There had been a tenner among her bank notes. She reached into her back pocket and felt a sickening chill. The money was not there. She rummaged all her pockets, checked the buggy, searched Mika. No money. No, no, no, no, no.
‘Listen love, just take a seat.’ Most drivers would kick her out.
‘I will walk, I will walk.’ She whimpered, shaking all over and still batting her pockets in disbelief. How? She had come straight to the bus from the cash point. She watched the bus that was to take her home, drive away. Mika was laughing, craning her neck to catch her attention. People moved about their business. She was alone.
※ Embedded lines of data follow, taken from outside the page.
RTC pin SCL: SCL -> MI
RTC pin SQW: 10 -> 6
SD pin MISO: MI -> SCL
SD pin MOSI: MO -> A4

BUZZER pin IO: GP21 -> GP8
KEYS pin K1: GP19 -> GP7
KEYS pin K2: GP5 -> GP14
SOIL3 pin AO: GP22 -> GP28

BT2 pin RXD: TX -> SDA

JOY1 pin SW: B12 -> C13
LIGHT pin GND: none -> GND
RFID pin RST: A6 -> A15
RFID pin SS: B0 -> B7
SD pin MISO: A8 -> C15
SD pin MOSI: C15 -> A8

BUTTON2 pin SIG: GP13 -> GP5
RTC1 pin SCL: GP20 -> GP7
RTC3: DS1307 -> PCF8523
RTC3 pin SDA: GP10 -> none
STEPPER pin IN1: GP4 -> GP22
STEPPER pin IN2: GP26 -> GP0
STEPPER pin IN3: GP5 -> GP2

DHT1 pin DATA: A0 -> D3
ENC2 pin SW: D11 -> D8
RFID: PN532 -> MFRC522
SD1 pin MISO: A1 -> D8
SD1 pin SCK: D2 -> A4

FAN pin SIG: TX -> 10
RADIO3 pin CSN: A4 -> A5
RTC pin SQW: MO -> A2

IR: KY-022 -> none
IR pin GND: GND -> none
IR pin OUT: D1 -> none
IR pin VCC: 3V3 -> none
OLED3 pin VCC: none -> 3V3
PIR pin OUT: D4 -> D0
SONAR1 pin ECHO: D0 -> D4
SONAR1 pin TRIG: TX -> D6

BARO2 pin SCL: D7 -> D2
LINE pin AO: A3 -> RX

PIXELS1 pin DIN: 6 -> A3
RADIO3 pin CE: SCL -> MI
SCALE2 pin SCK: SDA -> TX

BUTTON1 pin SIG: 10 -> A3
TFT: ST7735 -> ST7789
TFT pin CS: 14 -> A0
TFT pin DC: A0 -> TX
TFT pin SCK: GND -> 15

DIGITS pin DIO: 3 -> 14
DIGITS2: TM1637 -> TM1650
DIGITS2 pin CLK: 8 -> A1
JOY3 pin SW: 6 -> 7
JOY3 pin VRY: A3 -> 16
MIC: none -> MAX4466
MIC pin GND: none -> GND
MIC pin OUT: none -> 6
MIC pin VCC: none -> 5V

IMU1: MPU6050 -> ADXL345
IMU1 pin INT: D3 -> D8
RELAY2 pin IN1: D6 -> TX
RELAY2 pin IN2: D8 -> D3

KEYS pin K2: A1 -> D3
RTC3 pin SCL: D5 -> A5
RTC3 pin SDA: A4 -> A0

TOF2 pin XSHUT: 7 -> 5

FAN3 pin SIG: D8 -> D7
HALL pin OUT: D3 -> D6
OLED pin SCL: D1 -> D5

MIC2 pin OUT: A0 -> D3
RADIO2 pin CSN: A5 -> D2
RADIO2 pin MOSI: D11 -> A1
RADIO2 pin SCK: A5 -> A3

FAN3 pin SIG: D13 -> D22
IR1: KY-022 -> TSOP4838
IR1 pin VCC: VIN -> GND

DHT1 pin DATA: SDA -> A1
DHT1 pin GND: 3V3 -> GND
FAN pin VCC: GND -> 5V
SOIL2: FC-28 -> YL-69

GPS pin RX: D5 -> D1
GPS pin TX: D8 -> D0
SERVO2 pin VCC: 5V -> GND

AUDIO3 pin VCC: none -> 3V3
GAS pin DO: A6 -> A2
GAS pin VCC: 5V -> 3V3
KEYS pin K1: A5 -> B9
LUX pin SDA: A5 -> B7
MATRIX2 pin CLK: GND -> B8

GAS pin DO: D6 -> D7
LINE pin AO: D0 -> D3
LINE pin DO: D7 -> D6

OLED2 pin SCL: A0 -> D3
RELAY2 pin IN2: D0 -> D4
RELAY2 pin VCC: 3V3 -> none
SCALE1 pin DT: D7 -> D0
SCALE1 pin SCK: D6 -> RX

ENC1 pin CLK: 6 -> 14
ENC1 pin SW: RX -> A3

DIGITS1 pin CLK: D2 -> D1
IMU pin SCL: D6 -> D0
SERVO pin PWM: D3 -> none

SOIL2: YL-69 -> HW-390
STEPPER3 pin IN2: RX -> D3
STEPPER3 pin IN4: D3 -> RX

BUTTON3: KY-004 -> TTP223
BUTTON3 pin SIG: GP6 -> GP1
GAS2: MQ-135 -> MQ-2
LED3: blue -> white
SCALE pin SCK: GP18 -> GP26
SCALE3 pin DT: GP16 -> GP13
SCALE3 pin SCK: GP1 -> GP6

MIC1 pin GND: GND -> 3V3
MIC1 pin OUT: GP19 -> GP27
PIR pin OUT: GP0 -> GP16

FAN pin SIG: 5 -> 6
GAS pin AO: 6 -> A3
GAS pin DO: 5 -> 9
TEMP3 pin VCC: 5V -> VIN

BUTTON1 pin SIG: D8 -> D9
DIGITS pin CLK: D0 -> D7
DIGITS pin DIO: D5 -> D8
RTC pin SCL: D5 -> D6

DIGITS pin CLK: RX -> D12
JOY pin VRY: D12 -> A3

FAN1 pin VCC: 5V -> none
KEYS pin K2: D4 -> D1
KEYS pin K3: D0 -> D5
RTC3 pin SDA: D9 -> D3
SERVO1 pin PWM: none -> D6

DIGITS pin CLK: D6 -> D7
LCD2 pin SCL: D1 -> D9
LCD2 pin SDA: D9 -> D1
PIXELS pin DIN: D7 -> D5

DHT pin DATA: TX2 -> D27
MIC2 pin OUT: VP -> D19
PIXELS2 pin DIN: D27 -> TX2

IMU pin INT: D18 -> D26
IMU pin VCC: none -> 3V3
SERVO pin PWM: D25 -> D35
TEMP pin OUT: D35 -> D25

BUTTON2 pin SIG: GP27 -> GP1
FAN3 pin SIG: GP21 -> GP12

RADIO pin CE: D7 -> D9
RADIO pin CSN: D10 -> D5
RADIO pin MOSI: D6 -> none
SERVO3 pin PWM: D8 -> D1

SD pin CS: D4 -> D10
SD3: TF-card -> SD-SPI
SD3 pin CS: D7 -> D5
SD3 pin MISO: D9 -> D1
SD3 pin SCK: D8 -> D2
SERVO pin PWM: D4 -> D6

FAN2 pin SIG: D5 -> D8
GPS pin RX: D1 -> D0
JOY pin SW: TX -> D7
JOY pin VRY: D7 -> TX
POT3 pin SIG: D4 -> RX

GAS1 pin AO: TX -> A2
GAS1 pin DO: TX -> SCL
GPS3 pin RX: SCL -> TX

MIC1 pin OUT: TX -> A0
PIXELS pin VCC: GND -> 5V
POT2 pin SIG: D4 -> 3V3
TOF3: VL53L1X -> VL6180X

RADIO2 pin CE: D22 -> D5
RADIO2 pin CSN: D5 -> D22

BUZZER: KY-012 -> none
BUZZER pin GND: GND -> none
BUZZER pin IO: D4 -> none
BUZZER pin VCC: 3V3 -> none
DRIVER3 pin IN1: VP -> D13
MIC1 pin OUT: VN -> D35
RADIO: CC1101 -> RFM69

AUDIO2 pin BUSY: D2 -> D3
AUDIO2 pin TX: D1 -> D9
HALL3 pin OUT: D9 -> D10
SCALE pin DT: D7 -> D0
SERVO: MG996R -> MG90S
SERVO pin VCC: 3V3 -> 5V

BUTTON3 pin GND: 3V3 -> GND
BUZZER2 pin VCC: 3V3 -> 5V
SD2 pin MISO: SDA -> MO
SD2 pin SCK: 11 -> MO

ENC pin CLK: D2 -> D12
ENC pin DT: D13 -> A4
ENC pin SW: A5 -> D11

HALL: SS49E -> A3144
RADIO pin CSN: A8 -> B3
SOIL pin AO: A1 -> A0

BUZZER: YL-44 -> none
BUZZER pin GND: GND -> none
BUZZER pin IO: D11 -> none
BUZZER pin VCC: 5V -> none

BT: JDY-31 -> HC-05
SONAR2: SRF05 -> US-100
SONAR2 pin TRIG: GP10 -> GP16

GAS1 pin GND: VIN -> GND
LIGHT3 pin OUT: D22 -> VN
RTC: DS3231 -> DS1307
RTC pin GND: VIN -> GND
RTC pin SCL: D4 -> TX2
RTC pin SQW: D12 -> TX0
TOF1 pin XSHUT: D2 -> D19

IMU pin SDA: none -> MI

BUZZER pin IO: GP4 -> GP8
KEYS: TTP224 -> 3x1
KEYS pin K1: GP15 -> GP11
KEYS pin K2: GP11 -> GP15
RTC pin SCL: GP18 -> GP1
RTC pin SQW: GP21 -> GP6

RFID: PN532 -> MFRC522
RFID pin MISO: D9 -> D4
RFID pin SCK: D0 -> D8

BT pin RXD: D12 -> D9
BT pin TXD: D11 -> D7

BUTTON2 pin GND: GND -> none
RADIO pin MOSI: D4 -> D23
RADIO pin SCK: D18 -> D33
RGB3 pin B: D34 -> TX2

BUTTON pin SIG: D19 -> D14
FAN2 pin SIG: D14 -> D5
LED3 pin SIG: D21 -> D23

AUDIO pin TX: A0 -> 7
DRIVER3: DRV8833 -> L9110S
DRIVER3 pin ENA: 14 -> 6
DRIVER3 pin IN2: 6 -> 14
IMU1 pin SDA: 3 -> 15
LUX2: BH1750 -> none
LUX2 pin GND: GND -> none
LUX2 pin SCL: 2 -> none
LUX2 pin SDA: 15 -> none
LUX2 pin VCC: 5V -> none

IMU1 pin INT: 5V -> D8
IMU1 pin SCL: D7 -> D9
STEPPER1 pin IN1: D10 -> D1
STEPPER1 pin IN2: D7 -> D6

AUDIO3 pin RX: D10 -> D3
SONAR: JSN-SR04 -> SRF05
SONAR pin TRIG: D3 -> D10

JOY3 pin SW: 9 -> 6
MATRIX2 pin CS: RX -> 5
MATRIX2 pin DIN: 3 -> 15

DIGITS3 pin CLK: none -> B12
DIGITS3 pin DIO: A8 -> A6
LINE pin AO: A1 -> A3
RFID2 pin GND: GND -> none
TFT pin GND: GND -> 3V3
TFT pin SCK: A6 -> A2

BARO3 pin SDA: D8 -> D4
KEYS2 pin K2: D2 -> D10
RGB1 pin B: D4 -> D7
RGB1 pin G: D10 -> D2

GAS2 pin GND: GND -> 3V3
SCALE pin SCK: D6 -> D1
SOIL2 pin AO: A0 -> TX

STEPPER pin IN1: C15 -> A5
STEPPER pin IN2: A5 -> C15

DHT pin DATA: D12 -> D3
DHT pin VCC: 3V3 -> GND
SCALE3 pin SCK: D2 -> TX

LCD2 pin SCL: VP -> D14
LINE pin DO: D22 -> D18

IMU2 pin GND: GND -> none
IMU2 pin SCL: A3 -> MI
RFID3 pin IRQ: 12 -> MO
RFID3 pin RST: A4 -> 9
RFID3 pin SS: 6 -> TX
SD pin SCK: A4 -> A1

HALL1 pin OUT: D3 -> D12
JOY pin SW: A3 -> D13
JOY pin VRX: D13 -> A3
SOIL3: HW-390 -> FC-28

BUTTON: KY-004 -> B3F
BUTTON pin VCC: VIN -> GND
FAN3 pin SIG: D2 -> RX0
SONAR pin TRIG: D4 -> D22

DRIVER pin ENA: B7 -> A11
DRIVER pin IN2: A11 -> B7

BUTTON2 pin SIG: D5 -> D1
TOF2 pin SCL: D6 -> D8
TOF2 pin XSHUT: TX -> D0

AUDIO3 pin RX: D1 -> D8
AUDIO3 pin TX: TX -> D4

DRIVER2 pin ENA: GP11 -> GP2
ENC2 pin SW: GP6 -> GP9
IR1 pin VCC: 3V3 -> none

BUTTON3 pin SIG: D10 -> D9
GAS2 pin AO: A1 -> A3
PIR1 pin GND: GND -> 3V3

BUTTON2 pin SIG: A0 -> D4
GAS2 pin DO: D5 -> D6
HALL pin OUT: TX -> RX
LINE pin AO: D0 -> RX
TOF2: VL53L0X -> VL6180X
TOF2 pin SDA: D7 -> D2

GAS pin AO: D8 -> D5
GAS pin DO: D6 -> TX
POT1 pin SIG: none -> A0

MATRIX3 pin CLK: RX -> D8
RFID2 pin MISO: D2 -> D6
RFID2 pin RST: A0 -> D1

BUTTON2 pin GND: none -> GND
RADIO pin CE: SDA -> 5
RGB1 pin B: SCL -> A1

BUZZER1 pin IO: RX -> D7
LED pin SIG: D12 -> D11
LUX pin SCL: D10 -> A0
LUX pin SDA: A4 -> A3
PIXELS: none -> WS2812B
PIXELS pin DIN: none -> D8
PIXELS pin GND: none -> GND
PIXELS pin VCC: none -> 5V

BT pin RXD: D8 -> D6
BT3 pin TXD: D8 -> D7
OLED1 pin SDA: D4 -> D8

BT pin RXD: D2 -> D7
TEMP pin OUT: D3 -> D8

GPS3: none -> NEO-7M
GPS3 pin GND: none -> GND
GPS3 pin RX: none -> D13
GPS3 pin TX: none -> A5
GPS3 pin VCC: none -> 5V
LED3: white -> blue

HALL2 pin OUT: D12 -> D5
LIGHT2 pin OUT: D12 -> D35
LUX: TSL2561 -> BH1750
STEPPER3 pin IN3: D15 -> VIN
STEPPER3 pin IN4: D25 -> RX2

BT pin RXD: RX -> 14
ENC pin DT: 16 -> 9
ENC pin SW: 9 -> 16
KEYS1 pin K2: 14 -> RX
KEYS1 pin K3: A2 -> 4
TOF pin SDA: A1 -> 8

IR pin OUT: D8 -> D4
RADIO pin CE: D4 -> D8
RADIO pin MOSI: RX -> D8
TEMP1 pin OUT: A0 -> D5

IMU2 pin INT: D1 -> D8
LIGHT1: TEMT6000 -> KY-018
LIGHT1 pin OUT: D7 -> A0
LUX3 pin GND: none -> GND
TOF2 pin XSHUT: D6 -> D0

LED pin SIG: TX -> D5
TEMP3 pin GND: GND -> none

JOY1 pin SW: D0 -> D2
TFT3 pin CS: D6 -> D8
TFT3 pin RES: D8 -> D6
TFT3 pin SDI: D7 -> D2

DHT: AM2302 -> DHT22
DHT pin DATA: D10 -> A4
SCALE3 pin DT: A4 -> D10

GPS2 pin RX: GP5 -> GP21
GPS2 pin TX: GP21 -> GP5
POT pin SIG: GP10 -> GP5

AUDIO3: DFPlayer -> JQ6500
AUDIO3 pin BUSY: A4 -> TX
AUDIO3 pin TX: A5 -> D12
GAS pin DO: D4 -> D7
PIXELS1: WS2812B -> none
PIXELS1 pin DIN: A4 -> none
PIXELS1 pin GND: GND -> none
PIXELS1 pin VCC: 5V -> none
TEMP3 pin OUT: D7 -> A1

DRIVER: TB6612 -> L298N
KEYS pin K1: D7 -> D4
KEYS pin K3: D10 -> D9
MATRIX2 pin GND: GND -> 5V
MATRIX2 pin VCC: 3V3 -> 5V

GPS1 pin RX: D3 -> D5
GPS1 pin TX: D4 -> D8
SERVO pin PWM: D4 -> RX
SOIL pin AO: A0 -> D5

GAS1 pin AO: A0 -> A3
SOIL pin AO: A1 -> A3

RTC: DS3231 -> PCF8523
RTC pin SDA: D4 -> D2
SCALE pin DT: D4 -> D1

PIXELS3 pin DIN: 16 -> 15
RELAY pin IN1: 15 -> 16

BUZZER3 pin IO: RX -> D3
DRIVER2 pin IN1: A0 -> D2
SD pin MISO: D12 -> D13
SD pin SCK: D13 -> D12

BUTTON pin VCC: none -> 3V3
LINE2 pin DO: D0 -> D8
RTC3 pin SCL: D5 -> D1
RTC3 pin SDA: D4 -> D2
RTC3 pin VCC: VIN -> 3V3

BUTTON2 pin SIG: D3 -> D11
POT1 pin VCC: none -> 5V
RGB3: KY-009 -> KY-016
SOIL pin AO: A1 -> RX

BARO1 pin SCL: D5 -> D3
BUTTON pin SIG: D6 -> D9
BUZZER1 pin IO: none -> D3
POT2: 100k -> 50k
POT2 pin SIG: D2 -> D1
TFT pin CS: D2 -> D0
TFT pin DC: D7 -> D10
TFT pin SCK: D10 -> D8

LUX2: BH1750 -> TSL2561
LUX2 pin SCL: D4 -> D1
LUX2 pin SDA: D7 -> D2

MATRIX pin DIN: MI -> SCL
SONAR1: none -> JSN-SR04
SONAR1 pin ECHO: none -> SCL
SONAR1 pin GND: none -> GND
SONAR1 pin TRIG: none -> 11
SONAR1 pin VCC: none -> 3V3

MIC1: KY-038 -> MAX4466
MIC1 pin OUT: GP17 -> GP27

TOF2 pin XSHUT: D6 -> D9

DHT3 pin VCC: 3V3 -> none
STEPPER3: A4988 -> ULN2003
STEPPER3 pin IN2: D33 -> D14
She retraced her steps, looking this way then that like a hawk searching for prey. She was soon standing in front of the cash machine having covered all the ground she had passed before. No money idly lying about. There were more than a handful of people milling around though. The money could now be resting safe in any one of their pockets. No familiar face. The beggar woman had left. What use was that anyways?

Eighty pounds! It was unbelievable. An answer to her prayers. it had been lying idly on the ground, looking like a plant in the low grass when she spotted it. Now Lami would have good food for a long time and she would not subject herself to humiliation for some time. She held the money to her breast and as the tears rolled down her eyes, she prayed for who had brought her a bit of good fortune. It was someone’s loss but she prayed for abundance, for happiness for the person. As she walked towards the nearest shops to silence her crying baby with food, she was still praying.

Anita gave it up. She did not know how she lost the money, would never know how. She was in for a long walk having turned down the good driver’s offer. She did not know where the next meal would come from or what she had to do next. She made her way home, pushing the buggy slowly in the windy evening. Cars zoomed past, shopkeepers hung up CLOSED signs, walking out of their shops in their large coats. She walked.
Half way there, while Mika laughed, she began whistling.